Negotiating teams from the Shawnee Mission administration and the local chapter of the National Education Association could not find ground to move forward on a compensation package as part of a contract for the coming school year during a short negotiating session yesterday.

Three weeks after the parties broke from their last negotiating session, neither the teachers nor the administration on Tuesday said they could move from the positions they last had on the table.

Teachers had initially requested a 2 percent raise at the June sessions, and then dropped that request to a 1 percent raise. The administration’s position is that there is not money in the budget to accommodate any base increase this year.

NEA-Shawnee Mission President Linda Sieck said the union believes the district has the resources to fund the approximately $1.7 million it would cost for a 1 percent across-the-board base salary increase for teachers.

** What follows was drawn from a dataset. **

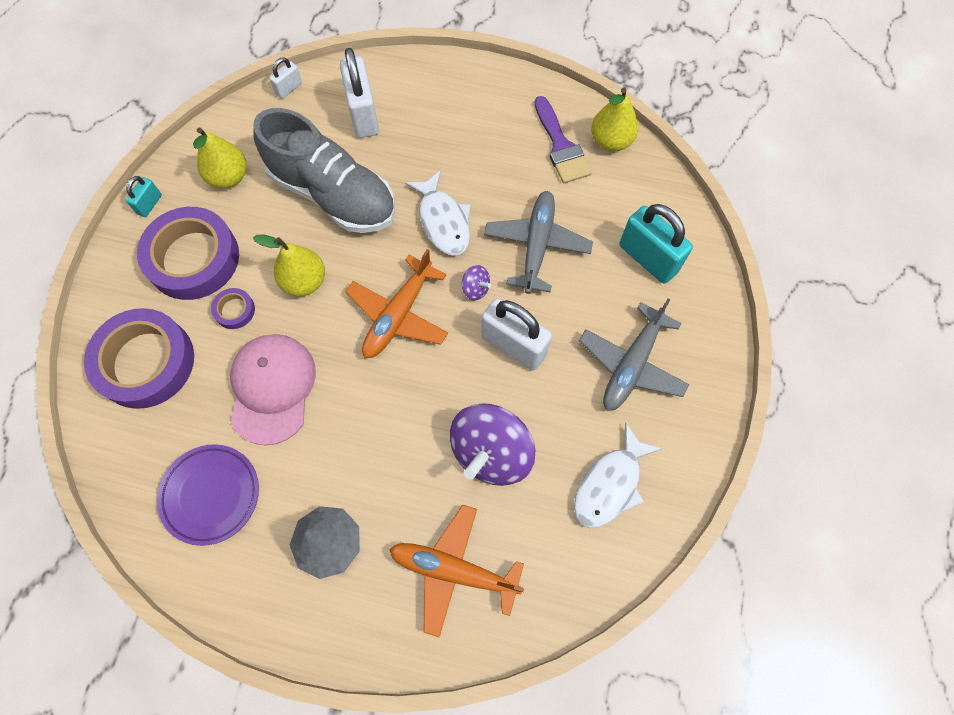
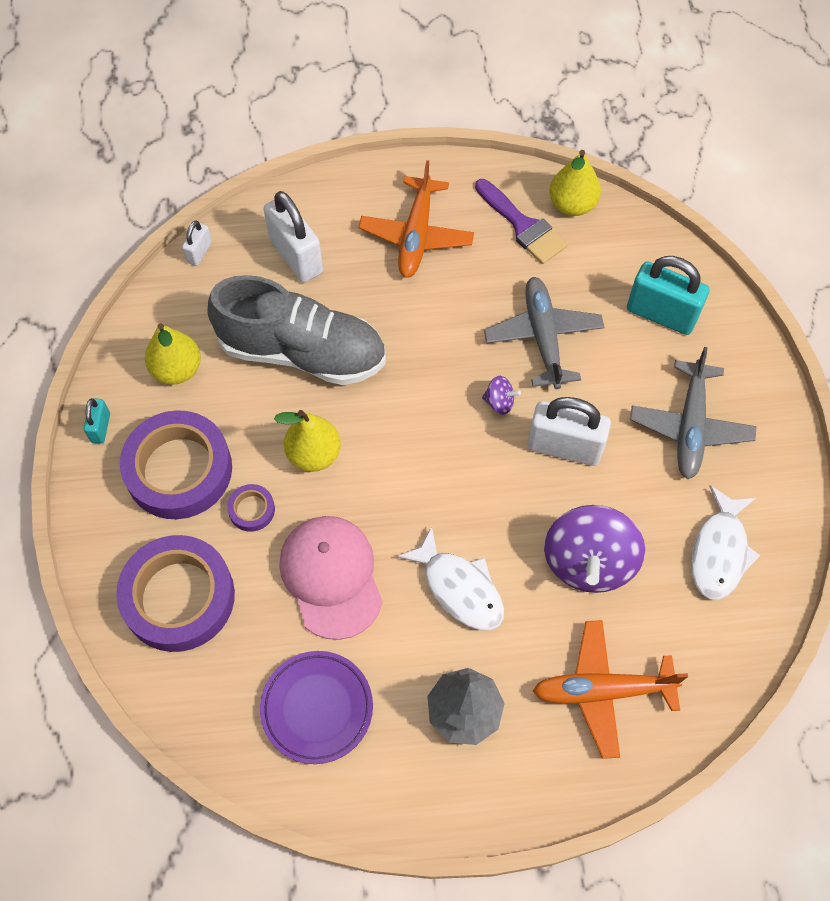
camera: 20 degrees left, 5 degrees down
orange plane [345,249,448,358] -> orange plane moved to [359,160,474,278]
white fish [405,170,470,256] -> white fish moved to [397,526,504,630]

The district’s position is that it does not have the finances to commit to a base salary increase this year. Though Shawnee Mission will see an additional $4.3 million in state funding for 2018-19, it’s facing a number of increased costs, including staffing the new Lenexa Hills Elementary school, and rising healthcare premiums, utilities and transportation costs. Step-and-column movement along the salary schedule for the coming year was estimated to cost $2.8 million in budget figures presented to the board of education in May.

But, says Sieck, the union believes there are buckets of funding in the budget that could be allocated to increased teacher pay.

“Our stance is that there is money,” Sieck said. “Their own unencumbered balances show there is money in accounts.”

The parties have their next negotiating session scheduled for August 9. The teachers said they wanted the board of education to have a chance to weigh in on the negotiations in an executive session at Monday’s board of education meeting.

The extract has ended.